Text to read:
........
Sum of Distances in Tree - Practice Coding Problems

Sum of Distances in Tree - Problem

You are given an undirected connected tree with n nodes labeled from 0 to n - 1 and exactly n - 1 edges. Your task is to calculate the sum of distances from each node to all other nodes in the tree.

Given:

An integer n representing the number of nodes
An array edges where edges[i] = [a_i, b_i] indicates an edge between nodes a_i and b_i

Goal: Return an array answer of length n where answer[i] is the sum of distances between the i-th node and all other nodes in the tree.

Note: The distance between two nodes is the number of edges in the shortest path between them.
........
Recorded information:
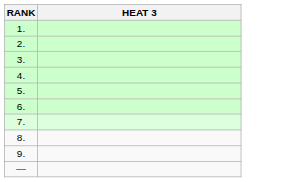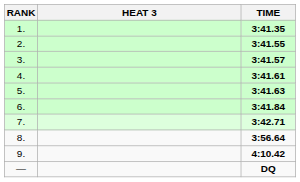+ column: TIME | 3:41.35 | 3:41.55 | 3:41.57 | 3:41.61 | 3:41.63 | 3:41.84 | 3:42.71 | 3:56.64 | 4:10.42 | DQ
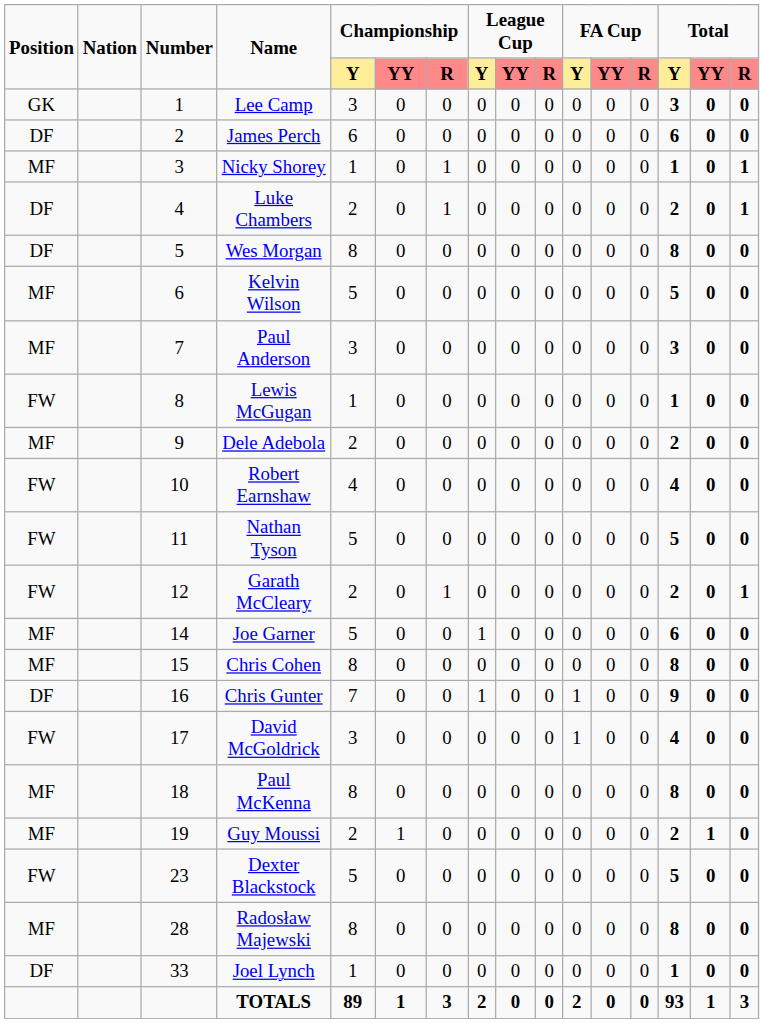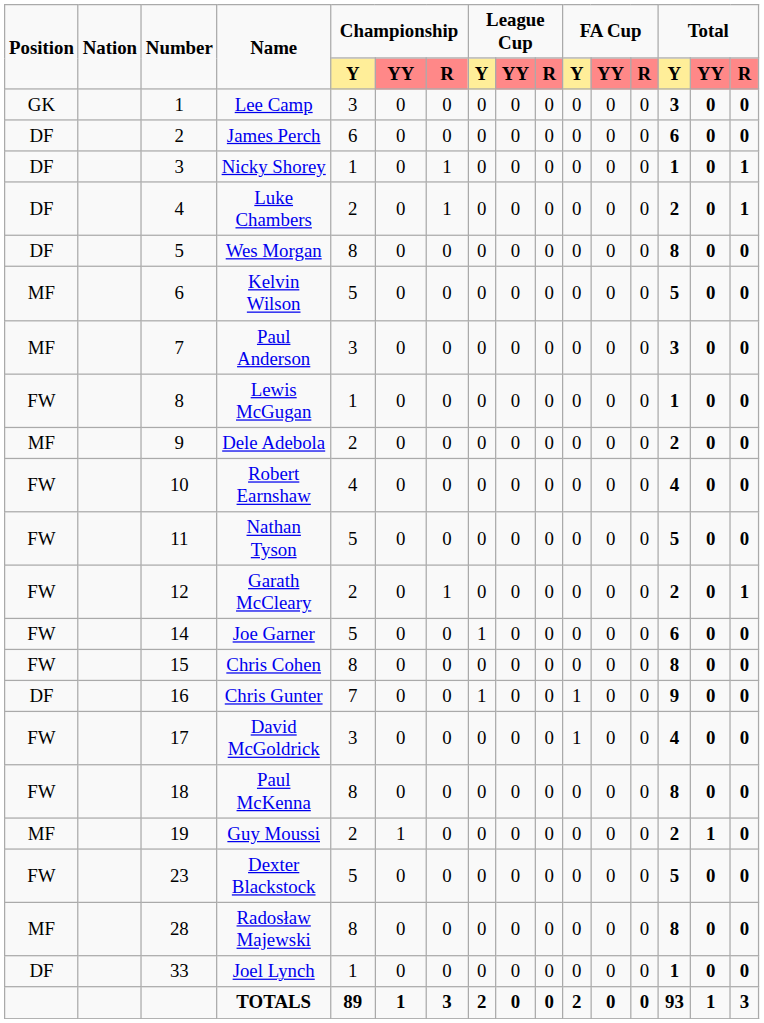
........
Actions to take:
[A] Write out the part of the sum of distances problem starting at "You are given" and ending at "path between them.".
[B] In the sum of distances problem, how is the distance between two nodes defined?
[C] Carry on the sum of distances problem, picking up after its final sentence.

Task-by-task answers:
[A]
You are given an undirected connected tree with n nodes labeled from 0 to n - 1 and exactly n - 1 edges. Your task is to calculate the sum of distances from each node to all other nodes in the tree.

Given:

An integer n representing the number of nodes
An array edges where edges[i] = [a_i, b_i] indicates an edge between nodes a_i and b_i

Goal: Return an array answer of length n where answer[i] is the sum of distances between the i-th node and all other nodes in the tree.

Note: The distance between two nodes is the number of edges in the shortest path between them.

[B] It is the number of edges in the shortest path between them.

[C]
Input & Output

example_1.py — Basic Tree

$ Input: n = 6, edges = [[0,1],[0,2],[2,3],[2,4],[2,5]]

› Output: [8,12,6,10,10,10]

💡 Note: Tree looks like: 1-0-2-3,4,5. From node 0: distances are [0,1,1,2,2,2] so sum=8. From node 2: distances are [0,1,2,1,1,1] so sum=6.

example_2.py — Linear Tree

$ Input: n = 3, edges = [[1,0],[2,1]]

› Output: [3,2,3]

💡 Note: Linear tree: 0-1-2. From node 0: distances [0,1,2] sum=3. From node 1: distances [1,0,1] sum=2. From node 2: distances [2,1,0] sum=3.

example_3.py — Single Node

$ Input: n = 1, edges = []

› Output: [0]

💡 Note: Only one node, so distance sum is 0.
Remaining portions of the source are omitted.